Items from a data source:
-*-

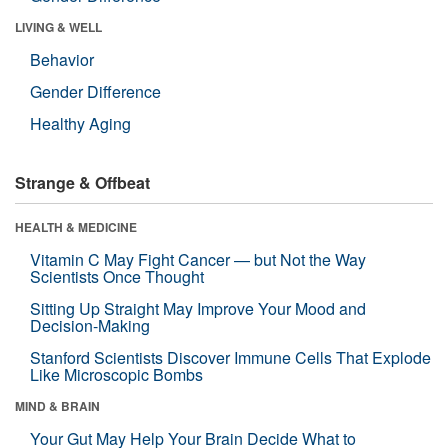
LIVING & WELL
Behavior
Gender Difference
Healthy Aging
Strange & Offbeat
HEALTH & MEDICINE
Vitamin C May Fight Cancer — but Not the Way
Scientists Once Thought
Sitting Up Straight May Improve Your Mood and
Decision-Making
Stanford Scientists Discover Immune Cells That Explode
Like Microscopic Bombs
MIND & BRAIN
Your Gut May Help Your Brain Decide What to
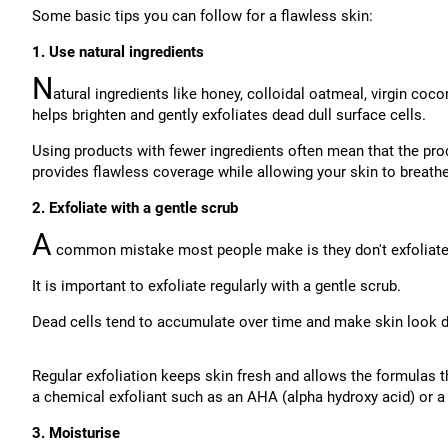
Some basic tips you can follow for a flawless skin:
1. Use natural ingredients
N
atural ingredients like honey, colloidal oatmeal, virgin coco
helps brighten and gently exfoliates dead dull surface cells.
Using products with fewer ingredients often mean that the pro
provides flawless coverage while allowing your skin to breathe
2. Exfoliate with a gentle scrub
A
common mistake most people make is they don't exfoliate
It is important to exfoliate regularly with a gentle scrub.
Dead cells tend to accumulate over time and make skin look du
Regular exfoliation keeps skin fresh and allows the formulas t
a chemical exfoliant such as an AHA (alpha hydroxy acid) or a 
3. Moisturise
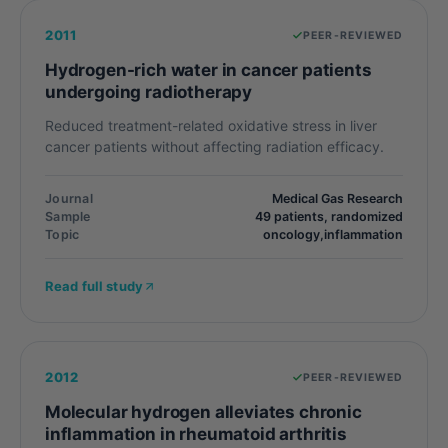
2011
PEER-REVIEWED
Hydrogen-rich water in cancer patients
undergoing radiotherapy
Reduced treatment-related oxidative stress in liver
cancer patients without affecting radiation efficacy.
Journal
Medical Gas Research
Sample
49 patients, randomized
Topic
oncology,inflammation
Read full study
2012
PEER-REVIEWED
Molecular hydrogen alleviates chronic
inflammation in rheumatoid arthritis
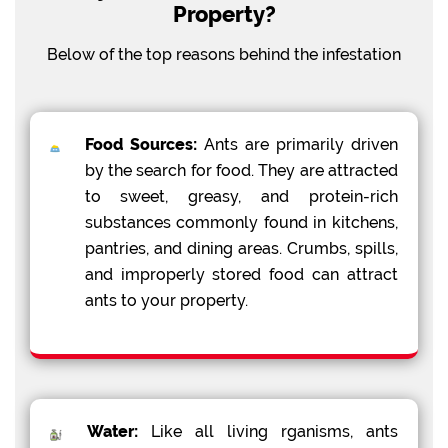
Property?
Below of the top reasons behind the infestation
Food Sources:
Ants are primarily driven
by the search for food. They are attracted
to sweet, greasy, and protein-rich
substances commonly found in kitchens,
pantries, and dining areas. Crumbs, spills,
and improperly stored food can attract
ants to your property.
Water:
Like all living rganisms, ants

-*-

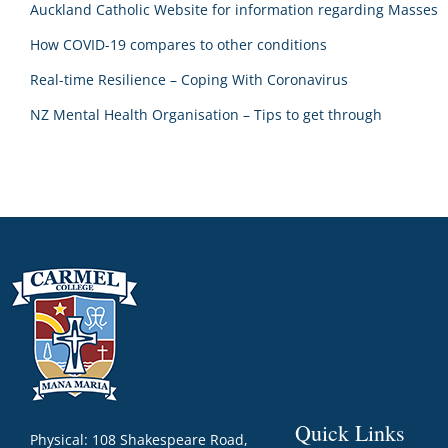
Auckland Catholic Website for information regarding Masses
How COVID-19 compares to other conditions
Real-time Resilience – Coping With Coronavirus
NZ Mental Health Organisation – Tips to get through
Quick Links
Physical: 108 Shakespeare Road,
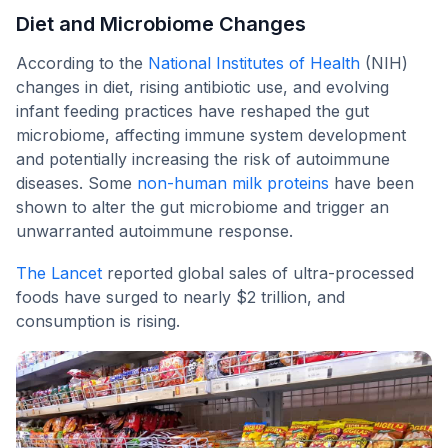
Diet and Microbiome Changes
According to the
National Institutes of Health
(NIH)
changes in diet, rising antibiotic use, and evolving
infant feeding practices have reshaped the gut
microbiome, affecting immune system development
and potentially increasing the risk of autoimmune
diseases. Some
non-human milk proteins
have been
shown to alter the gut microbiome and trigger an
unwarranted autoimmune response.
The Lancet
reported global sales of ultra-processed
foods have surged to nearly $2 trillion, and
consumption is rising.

-*-

ABOUT THIS EXERCISE – From the records above, copy exactly the lines starting at the one with "LIVING & WELL" and ending at the one with "Hydrogen-rich water in cancer patients", and no others. Pictures stay out.

TASK ANSWER –
LIVING & WELL
Behavior
Gender Difference
Healthy Aging
Strange & Offbeat
HEALTH & MEDICINE
Vitamin C May Fight Cancer — but Not the Way
Scientists Once Thought
Sitting Up Straight May Improve Your Mood and
Decision-Making
Stanford Scientists Discover Immune Cells That Explode
Like Microscopic Bombs
MIND & BRAIN
Your Gut May Help Your Brain Decide What to
Some basic tips you can follow for a flawless skin:
1. Use natural ingredients
N
atural ingredients like honey, colloidal oatmeal, virgin coco
helps brighten and gently exfoliates dead dull surface cells.
Using products with fewer ingredients often mean that the pro
provides flawless coverage while allowing your skin to breathe
2. Exfoliate with a gentle scrub
A
common mistake most people make is they don't exfoliate
It is important to exfoliate regularly with a gentle scrub.
Dead cells tend to accumulate over time and make skin look du
Regular exfoliation keeps skin fresh and allows the formulas t
a chemical exfoliant such as an AHA (alpha hydroxy acid) or a 
3. Moisturise
2011
PEER-REVIEWED
Hydrogen-rich water in cancer patients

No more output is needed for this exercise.